### Prompt 1
According to the commentary on Bethesda's RPGs, what is the character given very early in Fallout 4?
### Prompt 2
Write the next part of the commentary on Bethesda's RPGs, starting after its final sentence.

### Extract provided
----

Skyrim had this problem as well.  The player is simply given zero motivation to continue with the story, because after doing anything, you can go anywhere in the game world and do anything else.  The game actually incentivizes this in that dicking about in the game world ignoring the story and doing side quests will get you lots of experience and items.  This means your character gets a nice power boost, and whenever you do decide to return to the main story, it'll be easier than perhaps they originally intended.

Bethesda, in claiming that Western RPGs are so much better than Japanese RPGs, holds their games' lack of direction up on a pedestal and claims it as one of the reasons why they're better.  Maybe you just suck at telling a story that draws the player in, and are creating open worlds to try and mask that fact?  JRPGs might give the player less choice in the development of their characters, but their stories are absolutely on point.

JRPGs also use music to help draw the player in, which is sorely lacking in Bethesda's open world RPG formula.  You could put any music you want to it, to the point that Fallout 4 offers the player several in-game radio stations to listen to.  You're not going to be able to say things like "oh man, the theme song for the Glowing Sea is so amazing" because it has no theme song.

Choice is an Illusion

Another reason that Bethesda touts when claiming that Western RPGs are so much better than Japanese RPGs is that, when you play one of their RPGs, you can level your character up however you want, and choose a play style that fits you.  From a gameplay perspective, that's totally fine.  I've played the original Dungeon Siege, where your characters level up according to how you use them, and it's a totally viable facet of game design.

Except when the game is blatantly designed for one specific playstyle, as ArchmageMelek is slowly beginning to realize in his melee-only, no power armor playthrough.

Very early in Fallout 4, your character is given a complete set of power armor and a minigun, and immediately sent into an encounter that's basically impossible otherwise.  If you're trying to play melee-only, or avoid using power armor, you're kinda boned.  Okay, whatever, just equip it for that one encounter and then abandon it afterwards, right?  Well, later on in the game, you encounter all sorts of areas, whether on the main quest line or not, that are also basically impossible for a melee-only character.  Also, there's the Glowing Sea, which is a giant radioactive area that power armor gives you a hefty resistance to.  The main quest line sends you through it.  Not going through it is not an option.  So much for choice.

----

Extracted records:
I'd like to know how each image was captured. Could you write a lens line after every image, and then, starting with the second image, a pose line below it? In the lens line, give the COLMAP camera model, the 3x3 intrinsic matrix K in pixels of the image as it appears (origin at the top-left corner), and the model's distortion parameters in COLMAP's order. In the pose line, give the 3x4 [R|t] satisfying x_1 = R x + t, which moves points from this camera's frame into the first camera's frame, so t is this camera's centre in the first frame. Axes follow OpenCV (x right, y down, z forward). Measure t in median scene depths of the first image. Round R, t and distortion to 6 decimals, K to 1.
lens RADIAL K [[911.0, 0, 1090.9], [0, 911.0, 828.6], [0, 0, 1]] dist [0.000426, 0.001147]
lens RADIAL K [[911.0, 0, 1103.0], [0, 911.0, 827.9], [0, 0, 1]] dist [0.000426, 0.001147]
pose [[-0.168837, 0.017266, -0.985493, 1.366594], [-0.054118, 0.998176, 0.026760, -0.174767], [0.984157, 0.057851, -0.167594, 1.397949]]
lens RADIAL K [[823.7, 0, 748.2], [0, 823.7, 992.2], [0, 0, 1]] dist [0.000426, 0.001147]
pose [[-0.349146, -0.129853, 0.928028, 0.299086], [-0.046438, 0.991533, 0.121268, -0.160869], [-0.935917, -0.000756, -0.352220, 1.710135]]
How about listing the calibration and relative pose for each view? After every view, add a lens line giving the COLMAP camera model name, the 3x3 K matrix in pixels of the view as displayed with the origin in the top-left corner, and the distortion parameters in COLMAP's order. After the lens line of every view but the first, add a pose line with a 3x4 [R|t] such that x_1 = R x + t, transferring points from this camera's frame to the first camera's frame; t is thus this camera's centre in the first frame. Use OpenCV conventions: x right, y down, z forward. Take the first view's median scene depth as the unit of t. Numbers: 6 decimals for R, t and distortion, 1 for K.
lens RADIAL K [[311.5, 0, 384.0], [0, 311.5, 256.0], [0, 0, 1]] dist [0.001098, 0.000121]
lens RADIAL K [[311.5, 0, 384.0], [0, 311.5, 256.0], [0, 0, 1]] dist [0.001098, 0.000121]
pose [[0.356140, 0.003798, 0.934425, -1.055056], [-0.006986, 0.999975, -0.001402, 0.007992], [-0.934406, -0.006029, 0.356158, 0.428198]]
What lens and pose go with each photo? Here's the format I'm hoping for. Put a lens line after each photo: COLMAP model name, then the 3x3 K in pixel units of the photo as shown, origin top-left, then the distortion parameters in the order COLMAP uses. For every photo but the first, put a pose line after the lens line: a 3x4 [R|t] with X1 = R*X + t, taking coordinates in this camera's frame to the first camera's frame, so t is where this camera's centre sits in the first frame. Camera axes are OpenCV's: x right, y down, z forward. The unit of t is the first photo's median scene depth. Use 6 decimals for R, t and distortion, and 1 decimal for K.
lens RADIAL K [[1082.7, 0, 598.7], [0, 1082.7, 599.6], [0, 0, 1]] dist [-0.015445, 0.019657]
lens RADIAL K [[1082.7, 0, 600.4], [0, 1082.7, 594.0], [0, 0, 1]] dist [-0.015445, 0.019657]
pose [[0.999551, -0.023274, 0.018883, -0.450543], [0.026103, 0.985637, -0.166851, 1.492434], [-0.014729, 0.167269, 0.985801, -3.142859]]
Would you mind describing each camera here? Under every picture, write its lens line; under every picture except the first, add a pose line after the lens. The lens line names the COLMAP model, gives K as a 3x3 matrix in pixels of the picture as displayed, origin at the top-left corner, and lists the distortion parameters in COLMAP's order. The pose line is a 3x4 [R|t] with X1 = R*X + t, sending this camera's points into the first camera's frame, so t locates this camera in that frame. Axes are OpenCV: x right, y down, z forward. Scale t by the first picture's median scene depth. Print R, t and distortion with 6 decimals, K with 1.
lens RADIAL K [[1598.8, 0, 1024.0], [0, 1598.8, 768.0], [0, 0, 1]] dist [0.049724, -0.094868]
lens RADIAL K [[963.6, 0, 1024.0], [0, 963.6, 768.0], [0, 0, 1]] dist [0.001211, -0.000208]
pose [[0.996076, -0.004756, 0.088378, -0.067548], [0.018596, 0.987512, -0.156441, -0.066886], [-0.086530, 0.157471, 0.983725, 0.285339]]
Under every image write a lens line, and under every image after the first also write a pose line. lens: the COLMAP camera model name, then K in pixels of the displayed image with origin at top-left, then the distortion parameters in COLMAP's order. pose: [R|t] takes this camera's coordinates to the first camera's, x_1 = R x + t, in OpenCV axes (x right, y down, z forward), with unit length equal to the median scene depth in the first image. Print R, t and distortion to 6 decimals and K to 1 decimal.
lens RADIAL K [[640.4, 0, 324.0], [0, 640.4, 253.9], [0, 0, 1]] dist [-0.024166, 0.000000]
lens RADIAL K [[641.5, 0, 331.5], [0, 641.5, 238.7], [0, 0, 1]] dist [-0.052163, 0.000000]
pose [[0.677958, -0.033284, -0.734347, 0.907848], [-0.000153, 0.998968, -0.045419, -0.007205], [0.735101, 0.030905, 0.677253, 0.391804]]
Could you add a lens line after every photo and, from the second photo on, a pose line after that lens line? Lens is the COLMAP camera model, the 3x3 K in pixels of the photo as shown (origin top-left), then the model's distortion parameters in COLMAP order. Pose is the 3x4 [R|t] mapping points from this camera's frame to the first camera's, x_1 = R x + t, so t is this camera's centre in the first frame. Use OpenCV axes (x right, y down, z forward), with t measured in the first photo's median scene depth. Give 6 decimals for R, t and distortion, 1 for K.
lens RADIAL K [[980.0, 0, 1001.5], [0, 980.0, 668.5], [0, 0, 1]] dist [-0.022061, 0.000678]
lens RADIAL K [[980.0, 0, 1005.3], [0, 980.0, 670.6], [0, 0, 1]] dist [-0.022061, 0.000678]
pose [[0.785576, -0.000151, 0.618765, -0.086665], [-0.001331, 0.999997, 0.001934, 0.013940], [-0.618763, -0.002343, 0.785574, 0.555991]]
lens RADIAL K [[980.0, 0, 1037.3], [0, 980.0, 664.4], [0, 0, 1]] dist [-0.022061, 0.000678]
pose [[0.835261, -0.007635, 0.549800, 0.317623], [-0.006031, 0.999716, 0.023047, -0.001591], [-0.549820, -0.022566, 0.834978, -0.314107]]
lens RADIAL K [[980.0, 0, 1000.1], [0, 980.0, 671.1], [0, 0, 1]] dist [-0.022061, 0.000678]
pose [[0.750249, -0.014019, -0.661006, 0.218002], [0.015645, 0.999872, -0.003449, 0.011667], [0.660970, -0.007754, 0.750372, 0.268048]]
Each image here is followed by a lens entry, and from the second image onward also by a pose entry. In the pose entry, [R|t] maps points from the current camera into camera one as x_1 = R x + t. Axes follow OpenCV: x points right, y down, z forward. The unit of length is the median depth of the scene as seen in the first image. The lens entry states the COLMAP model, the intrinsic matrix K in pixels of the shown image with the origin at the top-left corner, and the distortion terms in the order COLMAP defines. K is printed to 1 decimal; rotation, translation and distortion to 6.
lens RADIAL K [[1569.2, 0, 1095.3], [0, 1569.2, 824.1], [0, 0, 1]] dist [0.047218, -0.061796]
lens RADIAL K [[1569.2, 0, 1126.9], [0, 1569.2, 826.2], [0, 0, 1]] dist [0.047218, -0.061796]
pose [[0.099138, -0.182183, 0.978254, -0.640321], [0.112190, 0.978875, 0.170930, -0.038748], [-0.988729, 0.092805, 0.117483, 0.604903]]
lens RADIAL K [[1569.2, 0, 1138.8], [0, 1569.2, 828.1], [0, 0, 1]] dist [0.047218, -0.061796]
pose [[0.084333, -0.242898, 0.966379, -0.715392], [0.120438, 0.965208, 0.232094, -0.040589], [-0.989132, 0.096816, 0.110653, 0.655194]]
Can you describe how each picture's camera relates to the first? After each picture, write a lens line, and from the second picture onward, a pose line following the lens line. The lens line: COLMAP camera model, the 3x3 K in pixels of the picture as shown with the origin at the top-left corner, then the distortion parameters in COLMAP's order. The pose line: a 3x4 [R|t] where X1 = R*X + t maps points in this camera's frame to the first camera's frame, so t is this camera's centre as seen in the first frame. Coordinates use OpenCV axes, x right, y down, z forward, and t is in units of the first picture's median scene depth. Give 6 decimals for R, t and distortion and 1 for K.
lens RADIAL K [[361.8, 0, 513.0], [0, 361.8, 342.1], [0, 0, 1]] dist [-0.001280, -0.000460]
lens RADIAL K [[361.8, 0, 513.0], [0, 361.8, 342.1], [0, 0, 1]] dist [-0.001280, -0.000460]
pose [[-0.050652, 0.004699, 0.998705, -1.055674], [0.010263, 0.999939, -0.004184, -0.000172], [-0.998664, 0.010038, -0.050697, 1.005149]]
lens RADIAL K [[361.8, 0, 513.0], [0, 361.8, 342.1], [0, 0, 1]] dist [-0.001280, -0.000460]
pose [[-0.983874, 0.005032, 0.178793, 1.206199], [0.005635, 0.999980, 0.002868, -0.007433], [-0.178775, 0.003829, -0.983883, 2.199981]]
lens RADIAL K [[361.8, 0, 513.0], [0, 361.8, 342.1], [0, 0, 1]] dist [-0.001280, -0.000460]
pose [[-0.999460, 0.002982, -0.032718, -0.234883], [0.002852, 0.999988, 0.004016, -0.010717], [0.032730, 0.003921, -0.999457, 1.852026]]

----

### Response area 1
A complete set of power armor and a minigun.

### Response area 2
Required Settlement Micromanagement

One of the side plot points in Fallout 4 is that the people are trying to band together and survive in this post-apocalyptic wasteland.  Managing the vast majority of this is entirely on the player, and while you initially start with just one settlement, that number balloons as you play the game.  It's a turnoff to me, because I don't find those portions of the videos I'm watching to be very engaging.  If I were to actually play the game, I'd want some sort of mod to enable macromanagement instead, where I can just hit a button and the settlement's defenses get upgraded, or more living quarters get built, or bigger, better farms get planted, or whatever.  I'd make my own bases in the obtainable yet unpopulated Red Rocket "gas" stations strewn throughout the game.

You could just ignore the settlement management entirely.  The game gives you that freedom.  But it's so tied into the gameplay that you'll encounter it whether you want to or not.  I'd be fine with it being an optional gameplay element that gives extra bonuses or whatever, with very few if any downsides, but having to manage all that?  No thanks.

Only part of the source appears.